Member of Technical Staff, Training Infra Engineer
Cohere
Posted 2 days ago
Employment Type
Full Time
Location
Dubai
Requirements
Python, JAX / PyTorch, XLA/MLIR, Distributed Training, Kubernetes, Slurm, Ray, Performance Tuning, Systems Debugging, Software Engineering
Required Skills
Job Description
Responsibilities
- Design and implement high-performance, scalable software for large-scale model training.
- Improve training infrastructure, codebase performance, and orchestration for faster iterations.
- Build tools and automation to speed training cycles and improve reliability on supercompute resources.
- Research and prototype infrastructure and data-platform improvements (XLA/MLIR, compilation, I/O).
- Collaborate closely with research scientists and production engineers to ship state-of-the-art models.
- Support distributed training stacks (Kubernetes, Slurm, Ray) and debugging at scale.
- Maintain and document training pipelines, benchmarks, and operational runbooks.
Requirements
- Strong software engineering
- Python proficiency
- JAX / PyTorch
- XLA/MLIR experience
- Distributed training
- Kubernetes / Slurm
- Ray experience
- Large-scale training
- Performance tuning
- Systems debugging
Preferred Qualifications
- Experience training large language models at scale
- Contributions to training tooling or infrastructure
- Publications in top ML/Systems venues (NeurIPS, ICLR, MLSys, etc.)
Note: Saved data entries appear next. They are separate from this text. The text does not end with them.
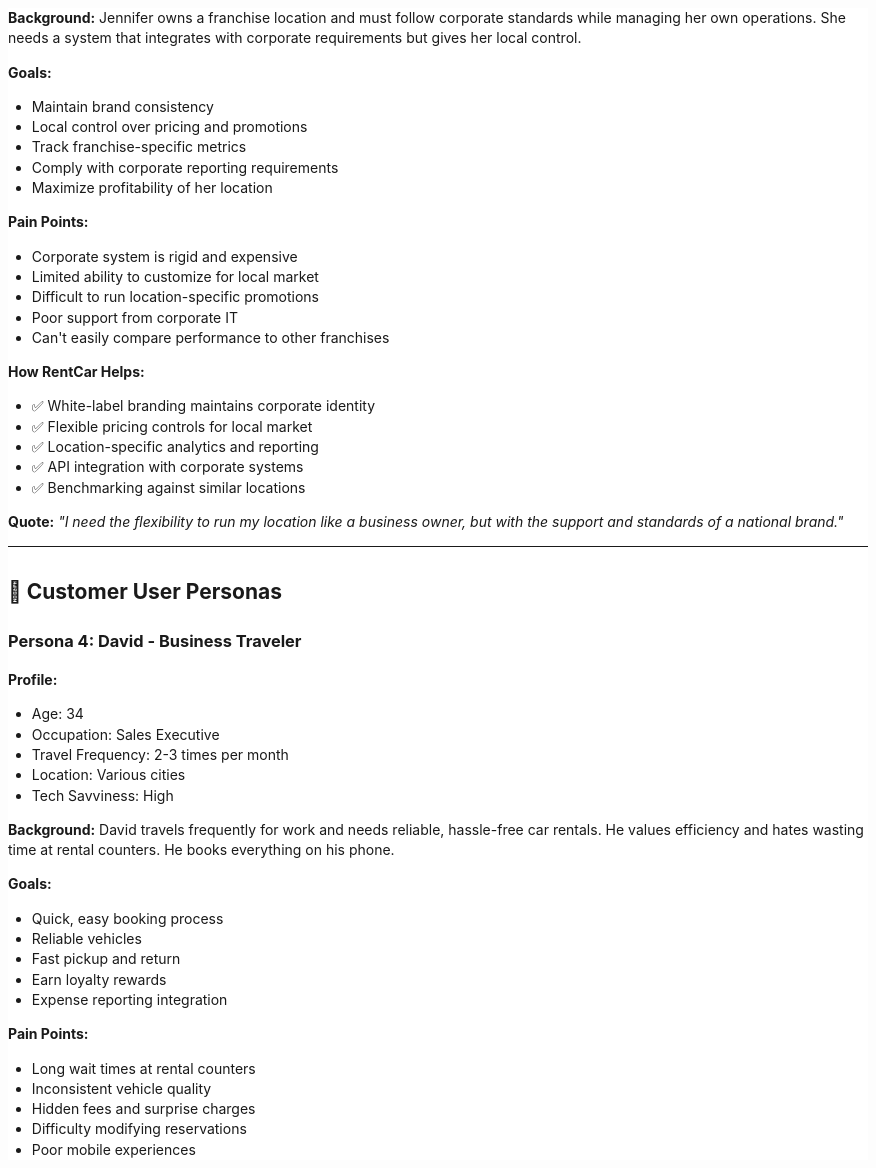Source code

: **Background:**
Jennifer owns a franchise location and must follow corporate standards while managing her own operations. She needs a system that integrates with corporate requirements but gives her local control.

**Goals:**
- Maintain brand consistency
- Local control over pricing and promotions
- Track franchise-specific metrics
- Comply with corporate reporting requirements
- Maximize profitability of her location

**Pain Points:**
- Corporate system is rigid and expensive
- Limited ability to customize for local market
- Difficult to run location-specific promotions
- Poor support from corporate IT
- Can't easily compare performance to other franchises

**How RentCar Helps:**
- ✅ White-label branding maintains corporate identity
- ✅ Flexible pricing controls for local market
- ✅ Location-specific analytics and reporting
- ✅ API integration with corporate systems
- ✅ Benchmarking against similar locations

**Quote:**
*"I need the flexibility to run my location like a business owner, but with the support and standards of a national brand."*

---

## 👤 Customer User Personas

### Persona 4: David - Business Traveler

**Profile:**
- Age: 34
- Occupation: Sales Executive
- Travel Frequency: 2-3 times per month
- Location: Various cities
- Tech Savviness: High

**Background:**
David travels frequently for work and needs reliable, hassle-free car rentals. He values efficiency and hates wasting time at rental counters. He books everything on his phone.

**Goals:**
- Quick, easy booking process
- Reliable vehicles
- Fast pickup and return
- Earn loyalty rewards
- Expense reporting integration

**Pain Points:**
- Long wait times at rental counters
- Inconsistent vehicle quality
- Hidden fees and surprise charges
- Difficulty modifying reservations
- Poor mobile experiences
- Background in compiler/runtime optimization for ML
- Familiarity with supercompute and GPU/TPU fleets
- Experience bridging research and production systems
Benefits
- Competitive health and dental coverage
- Family medical insurance
- Generous paid leave and annual leave allowance
- Annual flight / ticket allowance
- Remote-flexible / hybrid working model with office presence in Dubai
- Parental leave top-up and personal enrichment stipends
About the Company
Cohere builds and ships frontier AI models and infrastructure to scale intelligence for developers and enterprises. We combine world-class research and engineering to power applications like content generation, semantic search, RAG, and agents. The team operates with a high compute-to-engineer ratio and encourages engineers to contribute across research and production. This opening is based in Dubai, UAE (hybrid / remote-friendly) and is ideal for engineers who enjoy working at the intersection of large-scale ML training, tooling, and systems engineering.